[Collected data entries]
* * * * * * *

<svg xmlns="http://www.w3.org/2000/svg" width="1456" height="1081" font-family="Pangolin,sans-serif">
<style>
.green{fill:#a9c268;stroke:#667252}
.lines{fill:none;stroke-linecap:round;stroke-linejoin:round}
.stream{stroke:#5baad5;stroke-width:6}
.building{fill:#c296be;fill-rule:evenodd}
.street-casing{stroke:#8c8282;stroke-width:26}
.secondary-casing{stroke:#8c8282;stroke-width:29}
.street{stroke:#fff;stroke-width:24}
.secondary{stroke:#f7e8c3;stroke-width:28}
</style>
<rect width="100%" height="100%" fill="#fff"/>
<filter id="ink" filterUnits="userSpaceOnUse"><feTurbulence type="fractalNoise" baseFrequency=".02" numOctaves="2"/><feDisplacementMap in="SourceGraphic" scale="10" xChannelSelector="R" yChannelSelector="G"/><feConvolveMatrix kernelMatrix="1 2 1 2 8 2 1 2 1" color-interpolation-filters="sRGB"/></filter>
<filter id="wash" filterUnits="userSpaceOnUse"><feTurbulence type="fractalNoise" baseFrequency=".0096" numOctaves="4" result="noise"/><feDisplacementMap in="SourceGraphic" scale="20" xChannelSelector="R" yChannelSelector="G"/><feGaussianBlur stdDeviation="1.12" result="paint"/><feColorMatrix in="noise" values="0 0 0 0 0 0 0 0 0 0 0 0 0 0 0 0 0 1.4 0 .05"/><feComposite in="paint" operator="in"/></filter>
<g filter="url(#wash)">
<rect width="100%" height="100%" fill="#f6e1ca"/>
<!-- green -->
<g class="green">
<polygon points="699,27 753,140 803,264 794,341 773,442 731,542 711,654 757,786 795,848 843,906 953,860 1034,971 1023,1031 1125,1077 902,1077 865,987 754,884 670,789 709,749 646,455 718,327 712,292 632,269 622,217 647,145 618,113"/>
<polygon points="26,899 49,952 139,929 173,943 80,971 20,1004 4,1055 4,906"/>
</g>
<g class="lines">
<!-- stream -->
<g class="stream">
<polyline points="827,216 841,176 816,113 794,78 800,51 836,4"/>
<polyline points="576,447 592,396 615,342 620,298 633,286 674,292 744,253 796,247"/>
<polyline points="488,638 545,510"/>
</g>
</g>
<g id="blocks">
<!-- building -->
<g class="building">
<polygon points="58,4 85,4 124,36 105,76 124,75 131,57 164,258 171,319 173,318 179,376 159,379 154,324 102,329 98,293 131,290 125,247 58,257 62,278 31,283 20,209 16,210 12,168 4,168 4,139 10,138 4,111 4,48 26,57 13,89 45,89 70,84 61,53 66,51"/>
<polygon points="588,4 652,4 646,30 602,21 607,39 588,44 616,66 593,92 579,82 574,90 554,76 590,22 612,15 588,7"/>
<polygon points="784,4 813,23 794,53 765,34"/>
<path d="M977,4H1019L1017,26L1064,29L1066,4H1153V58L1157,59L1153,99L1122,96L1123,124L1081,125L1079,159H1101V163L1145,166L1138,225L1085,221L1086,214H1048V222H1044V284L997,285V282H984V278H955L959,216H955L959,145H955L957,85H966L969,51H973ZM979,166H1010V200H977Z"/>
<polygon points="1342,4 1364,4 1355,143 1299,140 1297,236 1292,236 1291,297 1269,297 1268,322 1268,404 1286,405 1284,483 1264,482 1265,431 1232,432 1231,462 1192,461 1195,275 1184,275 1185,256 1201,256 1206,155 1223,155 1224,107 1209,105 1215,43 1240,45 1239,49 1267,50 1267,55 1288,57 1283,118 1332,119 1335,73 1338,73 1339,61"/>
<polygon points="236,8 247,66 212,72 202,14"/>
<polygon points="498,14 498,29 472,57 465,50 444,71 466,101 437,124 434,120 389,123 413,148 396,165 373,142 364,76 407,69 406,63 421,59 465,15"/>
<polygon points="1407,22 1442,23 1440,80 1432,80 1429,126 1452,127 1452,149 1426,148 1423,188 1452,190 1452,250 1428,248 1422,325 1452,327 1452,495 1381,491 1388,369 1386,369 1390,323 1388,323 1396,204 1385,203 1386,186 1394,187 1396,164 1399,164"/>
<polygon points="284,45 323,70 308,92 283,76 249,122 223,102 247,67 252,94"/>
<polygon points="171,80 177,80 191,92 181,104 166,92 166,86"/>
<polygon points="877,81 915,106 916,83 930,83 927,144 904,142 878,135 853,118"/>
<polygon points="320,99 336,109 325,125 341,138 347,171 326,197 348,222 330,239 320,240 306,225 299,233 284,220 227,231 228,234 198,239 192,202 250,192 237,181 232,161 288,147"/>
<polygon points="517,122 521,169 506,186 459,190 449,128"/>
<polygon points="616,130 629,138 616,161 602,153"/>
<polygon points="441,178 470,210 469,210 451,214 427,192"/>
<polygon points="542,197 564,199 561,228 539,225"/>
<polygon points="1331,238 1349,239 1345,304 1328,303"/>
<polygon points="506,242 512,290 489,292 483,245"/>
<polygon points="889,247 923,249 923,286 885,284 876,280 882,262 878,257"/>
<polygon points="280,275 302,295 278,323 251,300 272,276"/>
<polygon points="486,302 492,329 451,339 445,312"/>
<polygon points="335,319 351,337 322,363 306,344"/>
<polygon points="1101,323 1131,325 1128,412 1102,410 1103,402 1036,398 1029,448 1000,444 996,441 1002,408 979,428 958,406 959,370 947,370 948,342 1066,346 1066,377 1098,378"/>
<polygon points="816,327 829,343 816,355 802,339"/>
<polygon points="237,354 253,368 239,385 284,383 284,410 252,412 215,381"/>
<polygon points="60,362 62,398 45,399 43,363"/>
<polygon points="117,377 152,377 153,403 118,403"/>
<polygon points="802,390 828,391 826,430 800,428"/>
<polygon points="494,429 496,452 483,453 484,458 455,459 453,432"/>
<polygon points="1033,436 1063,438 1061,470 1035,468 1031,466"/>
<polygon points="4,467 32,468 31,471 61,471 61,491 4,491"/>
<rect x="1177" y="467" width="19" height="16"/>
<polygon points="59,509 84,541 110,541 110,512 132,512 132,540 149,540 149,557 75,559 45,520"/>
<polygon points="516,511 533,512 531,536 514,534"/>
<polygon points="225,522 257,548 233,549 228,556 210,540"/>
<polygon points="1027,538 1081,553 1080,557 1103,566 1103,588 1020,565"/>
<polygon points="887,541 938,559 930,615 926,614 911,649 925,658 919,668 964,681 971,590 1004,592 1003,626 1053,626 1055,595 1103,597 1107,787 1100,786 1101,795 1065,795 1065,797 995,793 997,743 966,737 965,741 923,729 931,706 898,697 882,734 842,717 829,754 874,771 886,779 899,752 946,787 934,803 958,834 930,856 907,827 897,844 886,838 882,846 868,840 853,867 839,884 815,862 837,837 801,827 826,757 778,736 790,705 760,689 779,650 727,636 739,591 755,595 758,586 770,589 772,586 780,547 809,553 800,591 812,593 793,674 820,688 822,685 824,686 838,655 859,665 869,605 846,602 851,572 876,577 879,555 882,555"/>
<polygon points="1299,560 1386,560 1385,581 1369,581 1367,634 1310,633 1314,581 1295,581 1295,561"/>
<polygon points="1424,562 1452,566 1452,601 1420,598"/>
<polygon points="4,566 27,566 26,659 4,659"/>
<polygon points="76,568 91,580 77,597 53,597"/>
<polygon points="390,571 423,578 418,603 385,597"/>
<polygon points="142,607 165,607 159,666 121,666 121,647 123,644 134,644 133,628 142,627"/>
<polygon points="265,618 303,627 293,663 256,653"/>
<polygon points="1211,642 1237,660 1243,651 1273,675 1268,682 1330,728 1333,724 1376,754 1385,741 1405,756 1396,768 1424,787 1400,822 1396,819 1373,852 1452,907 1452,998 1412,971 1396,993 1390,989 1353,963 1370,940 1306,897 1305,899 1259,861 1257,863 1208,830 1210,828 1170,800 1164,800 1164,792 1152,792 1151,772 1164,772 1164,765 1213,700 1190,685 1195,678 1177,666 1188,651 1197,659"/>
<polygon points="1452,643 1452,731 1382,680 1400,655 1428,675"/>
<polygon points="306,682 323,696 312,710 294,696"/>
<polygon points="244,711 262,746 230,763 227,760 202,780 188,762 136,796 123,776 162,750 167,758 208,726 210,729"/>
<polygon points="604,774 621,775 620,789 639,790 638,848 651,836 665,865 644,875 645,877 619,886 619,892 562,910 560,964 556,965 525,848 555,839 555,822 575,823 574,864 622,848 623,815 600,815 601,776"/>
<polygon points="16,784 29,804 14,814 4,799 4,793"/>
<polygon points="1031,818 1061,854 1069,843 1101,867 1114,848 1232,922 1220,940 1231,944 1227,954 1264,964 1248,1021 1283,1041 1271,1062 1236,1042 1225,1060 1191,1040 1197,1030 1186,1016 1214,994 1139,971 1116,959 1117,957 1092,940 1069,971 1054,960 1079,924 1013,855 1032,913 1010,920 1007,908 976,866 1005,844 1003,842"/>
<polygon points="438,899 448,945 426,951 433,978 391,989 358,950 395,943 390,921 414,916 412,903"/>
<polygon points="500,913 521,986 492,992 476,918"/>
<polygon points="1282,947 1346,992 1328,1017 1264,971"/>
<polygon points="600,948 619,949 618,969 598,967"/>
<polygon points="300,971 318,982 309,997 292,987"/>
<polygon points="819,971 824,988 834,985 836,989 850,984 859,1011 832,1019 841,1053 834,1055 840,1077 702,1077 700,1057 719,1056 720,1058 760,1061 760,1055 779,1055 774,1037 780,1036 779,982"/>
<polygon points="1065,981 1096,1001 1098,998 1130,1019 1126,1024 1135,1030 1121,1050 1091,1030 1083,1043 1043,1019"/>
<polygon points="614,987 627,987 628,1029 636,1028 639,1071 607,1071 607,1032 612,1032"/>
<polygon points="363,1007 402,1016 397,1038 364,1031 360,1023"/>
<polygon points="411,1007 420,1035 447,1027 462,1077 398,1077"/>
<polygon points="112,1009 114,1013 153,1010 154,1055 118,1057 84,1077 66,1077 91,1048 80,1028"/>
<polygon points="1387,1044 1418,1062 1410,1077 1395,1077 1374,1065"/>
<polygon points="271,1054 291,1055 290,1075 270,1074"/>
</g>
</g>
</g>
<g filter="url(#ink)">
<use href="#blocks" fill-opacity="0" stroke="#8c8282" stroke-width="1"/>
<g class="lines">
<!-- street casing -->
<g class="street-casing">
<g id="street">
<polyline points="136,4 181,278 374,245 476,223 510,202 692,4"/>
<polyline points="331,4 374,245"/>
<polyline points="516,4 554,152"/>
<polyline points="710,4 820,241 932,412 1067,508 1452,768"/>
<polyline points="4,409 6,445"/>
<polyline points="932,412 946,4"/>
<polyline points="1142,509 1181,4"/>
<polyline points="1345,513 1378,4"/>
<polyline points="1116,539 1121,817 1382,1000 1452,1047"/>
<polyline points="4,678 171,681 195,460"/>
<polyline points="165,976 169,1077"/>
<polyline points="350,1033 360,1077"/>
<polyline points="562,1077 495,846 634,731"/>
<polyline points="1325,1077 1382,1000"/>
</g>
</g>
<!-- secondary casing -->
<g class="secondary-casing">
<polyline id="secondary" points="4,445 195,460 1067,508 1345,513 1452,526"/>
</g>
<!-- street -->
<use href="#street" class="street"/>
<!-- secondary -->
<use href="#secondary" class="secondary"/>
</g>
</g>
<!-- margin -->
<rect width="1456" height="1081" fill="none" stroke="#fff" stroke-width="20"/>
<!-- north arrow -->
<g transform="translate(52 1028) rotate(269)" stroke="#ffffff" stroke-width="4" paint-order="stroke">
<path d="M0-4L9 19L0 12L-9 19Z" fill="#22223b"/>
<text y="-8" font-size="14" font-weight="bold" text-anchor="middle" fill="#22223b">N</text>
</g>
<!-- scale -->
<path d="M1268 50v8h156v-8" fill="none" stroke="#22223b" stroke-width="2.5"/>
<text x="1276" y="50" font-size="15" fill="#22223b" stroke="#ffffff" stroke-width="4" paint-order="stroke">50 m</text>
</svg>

* * * * * * *

Look through the entries above, and wherever a line holds the word "green", copy it.

.green{fill:#a9c268;stroke:#667252}
<!-- green -->
<g class="green">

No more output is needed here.